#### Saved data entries
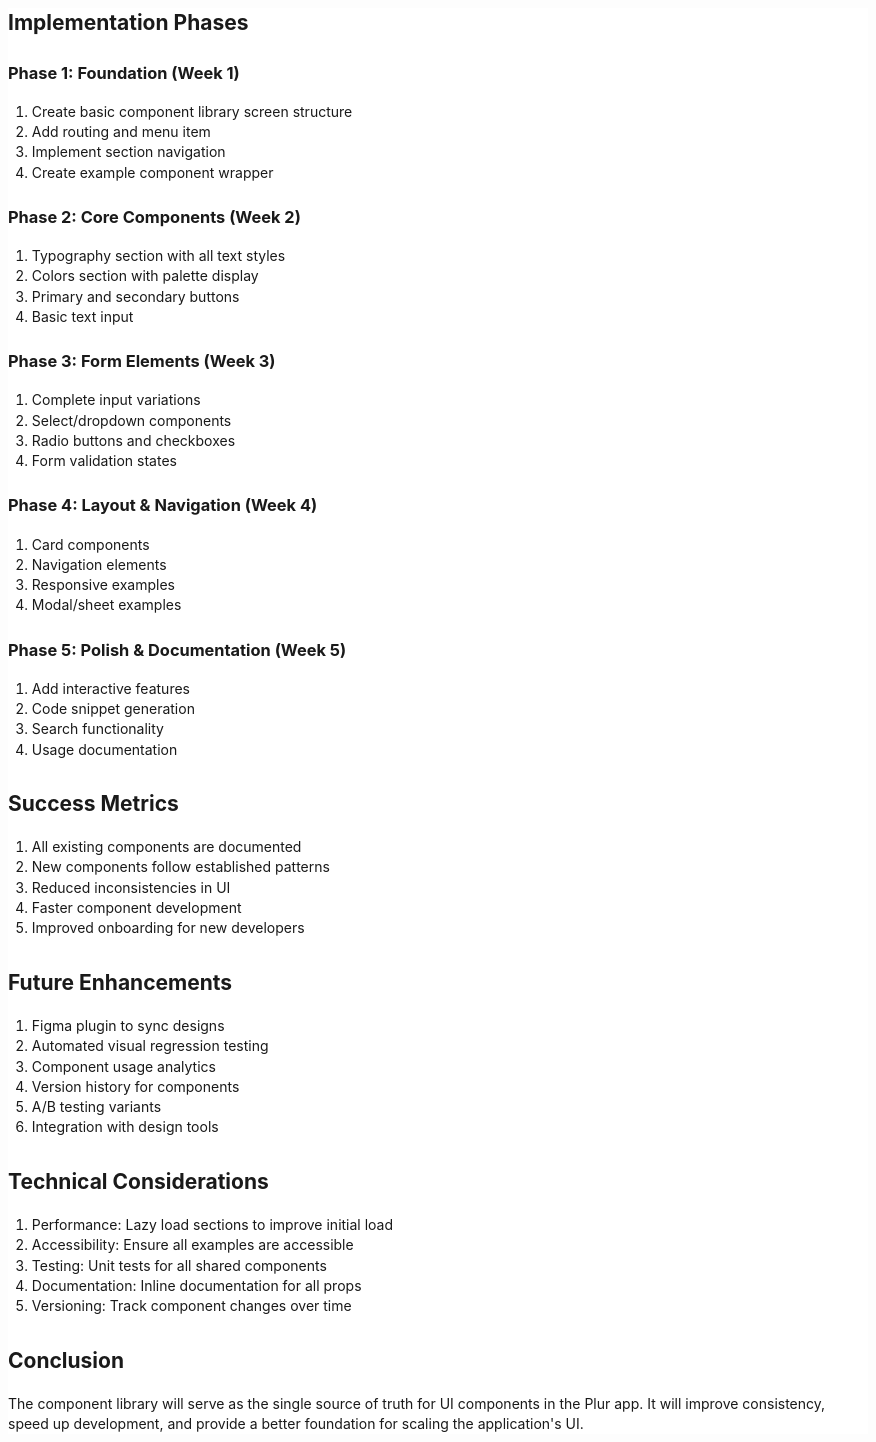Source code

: ## Implementation Phases

### Phase 1: Foundation (Week 1)
1. Create basic component library screen structure
2. Add routing and menu item
3. Implement section navigation
4. Create example component wrapper

### Phase 2: Core Components (Week 2)
1. Typography section with all text styles
2. Colors section with palette display
3. Primary and secondary buttons
4. Basic text input

### Phase 3: Form Elements (Week 3)
1. Complete input variations
2. Select/dropdown components
3. Radio buttons and checkboxes
4. Form validation states

### Phase 4: Layout & Navigation (Week 4)
1. Card components
2. Navigation elements
3. Responsive examples
4. Modal/sheet examples

### Phase 5: Polish & Documentation (Week 5)
1. Add interactive features
2. Code snippet generation
3. Search functionality
4. Usage documentation

## Success Metrics
1. All existing components are documented
2. New components follow established patterns
3. Reduced inconsistencies in UI
4. Faster component development
5. Improved onboarding for new developers

## Future Enhancements
1. Figma plugin to sync designs
2. Automated visual regression testing
3. Component usage analytics
4. Version history for components
5. A/B testing variants
6. Integration with design tools

## Technical Considerations
1. Performance: Lazy load sections to improve initial load
2. Accessibility: Ensure all examples are accessible
3. Testing: Unit tests for all shared components
4. Documentation: Inline documentation for all props
5. Versioning: Track component changes over time

## Conclusion
The component library will serve as the single source of truth for UI components in the Plur app. It will improve consistency, speed up development, and provide a better foundation for scaling the application's UI.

#### Task item
Could the data above be copied out exactly, with no pictures kept?

#### Task output
Source code

: ## Implementation Phases

### Phase 1: Foundation (Week 1)
1. Create basic component library screen structure
2. Add routing and menu item
3. Implement section navigation
4. Create example component wrapper

### Phase 2: Core Components (Week 2)
1. Typography section with all text styles
2. Colors section with palette display
3. Primary and secondary buttons
4. Basic text input

### Phase 3: Form Elements (Week 3)
1. Complete input variations
2. Select/dropdown components
3. Radio buttons and checkboxes
4. Form validation states

### Phase 4: Layout & Navigation (Week 4)
1. Card components
2. Navigation elements
3. Responsive examples
4. Modal/sheet examples

### Phase 5: Polish & Documentation (Week 5)
1. Add interactive features
2. Code snippet generation
3. Search functionality
4. Usage documentation

## Success Metrics
1. All existing components are documented
2. New components follow established patterns
3. Reduced inconsistencies in UI
4. Faster component development
5. Improved onboarding for new developers

## Future Enhancements
1. Figma plugin to sync designs
2. Automated visual regression testing
3. Component usage analytics
4. Version history for components
5. A/B testing variants
6. Integration with design tools

## Technical Considerations
1. Performance: Lazy load sections to improve initial load
2. Accessibility: Ensure all examples are accessible
3. Testing: Unit tests for all shared components
4. Documentation: Inline documentation for all props
5. Versioning: Track component changes over time

## Conclusion
The component library will serve as the single source of truth for UI components in the Plur app. It will improve consistency, speed up development, and provide a better foundation for scaling the application's UI.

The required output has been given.